Amazon will start collecting D.C. sales tax on Oct. 1
Congress, meanwhile, struggles to come up with legislative solution

September 22, 2016

Place your Amazon orders soon D.C. residents.

On Oct. 1, the Seattle-based giant e-commerce operation will begin tacking the District of Columbia's 5.75 percent sales tax onto most purchases delivered to District buyers.

Amazon box_MikeBlogs via Flickr CC

Amazon box photo by MikeBlogs via Flickr

That will bring to 29 the number of jurisdictions across the United States in which Amazon will collect sales tax.

Amazon's further incursion into nation's capital: "Amazon will be required to collect sales tax in Washington, D.C. beginning on October 1," according to a statement Amazon emailed to D.C.'s news radio station WTOP.

The company would not elaborate further. Neither would District officials confirm any sales tax collection agreement with Amazon.

Federal sales tax collection efforts stall: Recent federal legislative efforts to expand sales tax collection by most online and other remote sellers nationwide have languished. That means the general standard remains nexus as established in a 1992 Supreme Court of the United States case.

# What this task involves:
Copy out the entire article above about Amazon collecting D.C. sales tax, word for word.

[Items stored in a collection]
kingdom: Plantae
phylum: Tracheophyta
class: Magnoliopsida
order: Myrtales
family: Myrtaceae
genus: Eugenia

# Response box:
Amazon will start collecting D.C. sales tax on Oct. 1
Congress, meanwhile, struggles to come up with legislative solution

September 22, 2016

Place your Amazon orders soon D.C. residents.

On Oct. 1, the Seattle-based giant e-commerce operation will begin tacking the District of Columbia's 5.75 percent sales tax onto most purchases delivered to District buyers.

Amazon box_MikeBlogs via Flickr CC

Amazon box photo by MikeBlogs via Flickr

That will bring to 29 the number of jurisdictions across the United States in which Amazon will collect sales tax.

Amazon's further incursion into nation's capital: "Amazon will be required to collect sales tax in Washington, D.C. beginning on October 1," according to a statement Amazon emailed to D.C.'s news radio station WTOP.

The company would not elaborate further. Neither would District officials confirm any sales tax collection agreement with Amazon.

Federal sales tax collection efforts stall: Recent federal legislative efforts to expand sales tax collection by most online and other remote sellers nationwide have languished. That means the general standard remains nexus as established in a 1992 Supreme Court of the United States case.